Proprietor Kent Marshall, the Bitterman, is a Chicagoland native and big baseball fan, especially of his hometown Cubs. The bar is festooned with photos of legendary Cubs of yore including Sandberg, Santo, Sweet Swinging Billy Williams and – I don’t exactly remember – maybe even Sauer, Hank, who won the MVP in 1952. There is Banks, of course, and Brock, Lou, in a Cubs uniform before the disastrous trade to the rival Cardinals. This is a Cubs bar, if there is such a thing in Houston. And being a Cubs bar, you can get the true taste of Wrigley Field, Old Style.

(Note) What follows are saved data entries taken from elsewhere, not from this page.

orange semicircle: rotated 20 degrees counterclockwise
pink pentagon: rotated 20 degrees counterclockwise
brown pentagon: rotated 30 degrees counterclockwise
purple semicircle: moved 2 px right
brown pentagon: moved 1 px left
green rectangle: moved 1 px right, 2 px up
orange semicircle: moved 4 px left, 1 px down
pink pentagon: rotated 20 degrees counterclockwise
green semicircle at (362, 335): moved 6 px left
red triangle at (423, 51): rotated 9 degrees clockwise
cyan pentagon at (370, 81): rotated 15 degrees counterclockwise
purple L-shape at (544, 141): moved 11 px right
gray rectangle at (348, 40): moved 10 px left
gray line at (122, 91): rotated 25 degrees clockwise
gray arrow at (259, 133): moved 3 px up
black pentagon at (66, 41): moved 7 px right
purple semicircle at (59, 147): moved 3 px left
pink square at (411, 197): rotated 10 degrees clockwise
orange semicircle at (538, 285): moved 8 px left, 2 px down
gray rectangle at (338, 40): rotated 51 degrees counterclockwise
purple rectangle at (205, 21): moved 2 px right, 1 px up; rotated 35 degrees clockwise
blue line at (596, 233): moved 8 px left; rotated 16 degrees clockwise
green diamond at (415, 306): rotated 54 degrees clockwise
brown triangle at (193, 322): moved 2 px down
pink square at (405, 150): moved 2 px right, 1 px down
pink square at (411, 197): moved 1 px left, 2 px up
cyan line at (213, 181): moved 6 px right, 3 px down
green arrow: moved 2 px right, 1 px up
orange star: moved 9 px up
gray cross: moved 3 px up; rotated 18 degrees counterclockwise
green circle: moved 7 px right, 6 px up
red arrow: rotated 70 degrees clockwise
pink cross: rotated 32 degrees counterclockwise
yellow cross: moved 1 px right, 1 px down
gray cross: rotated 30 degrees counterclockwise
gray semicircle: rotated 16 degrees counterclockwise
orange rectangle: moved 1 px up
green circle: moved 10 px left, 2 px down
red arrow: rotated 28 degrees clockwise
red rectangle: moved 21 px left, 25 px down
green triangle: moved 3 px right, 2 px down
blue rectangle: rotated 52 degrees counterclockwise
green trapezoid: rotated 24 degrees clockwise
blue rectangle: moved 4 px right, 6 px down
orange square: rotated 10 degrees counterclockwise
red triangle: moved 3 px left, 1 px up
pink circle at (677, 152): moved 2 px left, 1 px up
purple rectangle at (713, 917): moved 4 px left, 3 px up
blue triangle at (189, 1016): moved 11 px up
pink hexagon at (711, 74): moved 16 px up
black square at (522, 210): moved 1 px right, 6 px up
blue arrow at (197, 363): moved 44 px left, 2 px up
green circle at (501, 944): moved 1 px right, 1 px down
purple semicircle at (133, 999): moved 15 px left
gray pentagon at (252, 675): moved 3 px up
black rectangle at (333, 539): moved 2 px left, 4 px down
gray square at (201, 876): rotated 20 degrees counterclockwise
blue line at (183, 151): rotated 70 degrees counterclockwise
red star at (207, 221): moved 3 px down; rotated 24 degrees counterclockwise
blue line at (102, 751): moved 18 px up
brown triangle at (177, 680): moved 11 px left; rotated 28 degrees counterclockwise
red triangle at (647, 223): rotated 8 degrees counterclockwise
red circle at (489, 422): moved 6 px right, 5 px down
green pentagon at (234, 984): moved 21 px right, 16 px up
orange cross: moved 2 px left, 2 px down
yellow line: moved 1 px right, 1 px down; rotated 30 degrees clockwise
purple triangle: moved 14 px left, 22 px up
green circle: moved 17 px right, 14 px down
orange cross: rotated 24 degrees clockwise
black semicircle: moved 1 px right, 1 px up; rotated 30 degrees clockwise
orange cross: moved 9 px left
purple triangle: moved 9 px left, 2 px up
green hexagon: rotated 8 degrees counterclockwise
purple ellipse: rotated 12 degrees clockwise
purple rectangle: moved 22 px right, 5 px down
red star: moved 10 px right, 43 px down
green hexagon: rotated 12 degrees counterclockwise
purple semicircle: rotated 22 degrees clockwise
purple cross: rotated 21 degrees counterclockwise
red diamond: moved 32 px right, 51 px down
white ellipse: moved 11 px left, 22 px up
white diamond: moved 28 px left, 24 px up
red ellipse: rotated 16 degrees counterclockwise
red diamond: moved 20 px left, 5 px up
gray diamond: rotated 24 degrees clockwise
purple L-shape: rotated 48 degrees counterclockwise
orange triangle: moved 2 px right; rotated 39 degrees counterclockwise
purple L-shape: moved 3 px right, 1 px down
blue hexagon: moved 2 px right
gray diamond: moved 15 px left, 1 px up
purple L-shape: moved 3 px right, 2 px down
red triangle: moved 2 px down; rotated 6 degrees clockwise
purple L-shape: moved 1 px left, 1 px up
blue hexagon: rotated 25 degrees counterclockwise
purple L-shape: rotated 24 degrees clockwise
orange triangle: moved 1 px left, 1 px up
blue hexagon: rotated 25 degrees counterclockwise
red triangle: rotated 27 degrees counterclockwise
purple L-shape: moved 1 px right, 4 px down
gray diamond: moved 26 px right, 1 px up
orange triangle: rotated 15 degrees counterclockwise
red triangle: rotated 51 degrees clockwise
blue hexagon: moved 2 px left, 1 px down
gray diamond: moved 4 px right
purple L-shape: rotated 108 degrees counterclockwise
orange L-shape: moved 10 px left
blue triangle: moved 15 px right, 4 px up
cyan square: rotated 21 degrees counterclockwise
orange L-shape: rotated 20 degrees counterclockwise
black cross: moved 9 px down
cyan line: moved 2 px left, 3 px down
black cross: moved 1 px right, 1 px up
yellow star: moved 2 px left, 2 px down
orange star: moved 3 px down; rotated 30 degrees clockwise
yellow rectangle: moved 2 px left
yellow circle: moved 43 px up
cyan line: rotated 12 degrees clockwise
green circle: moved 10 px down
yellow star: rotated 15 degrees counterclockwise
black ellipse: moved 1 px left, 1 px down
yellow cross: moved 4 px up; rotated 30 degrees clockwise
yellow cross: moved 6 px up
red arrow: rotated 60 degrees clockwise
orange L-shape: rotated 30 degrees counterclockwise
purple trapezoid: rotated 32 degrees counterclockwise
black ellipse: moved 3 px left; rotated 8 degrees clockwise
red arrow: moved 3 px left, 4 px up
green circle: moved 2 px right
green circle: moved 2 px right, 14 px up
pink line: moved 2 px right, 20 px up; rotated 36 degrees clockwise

In the 1980s and 1990s, beer-swilling Cub broadcaster Harry Caray was a popular pitch person for Budweiser, tying the notion of the Cubs to it in many people’s minds – “Cub fan and Bud man” – and there is a very prominent signage for it in the outfield of Wrigley Field these days. But, it is Old Style that is the true beer of the ballpark. Like the regionally popular Lone Star here, Old Style is a bad-tasting light lager. It’s a bad beer that tastes better consumed in the hot sun in profusion with thousands of other bleary baseball fans. One trip to the bleachers in Wrigley Field some years ago, we made a stop at the first beer stand en route, which was an Old Style stand. When asked where the other beers were, the attendant seemed put off: “You don’t like Old Style?” After a brief pause, he said, “I don’t drink this crap, either, the next beer stand is at the top.”
If you want to feel a Cubs fan at TK Bitterman’s, they can likely oblige. They have many other better beers and libations, to enjoy the game or ease the pain of being a Cubs fan.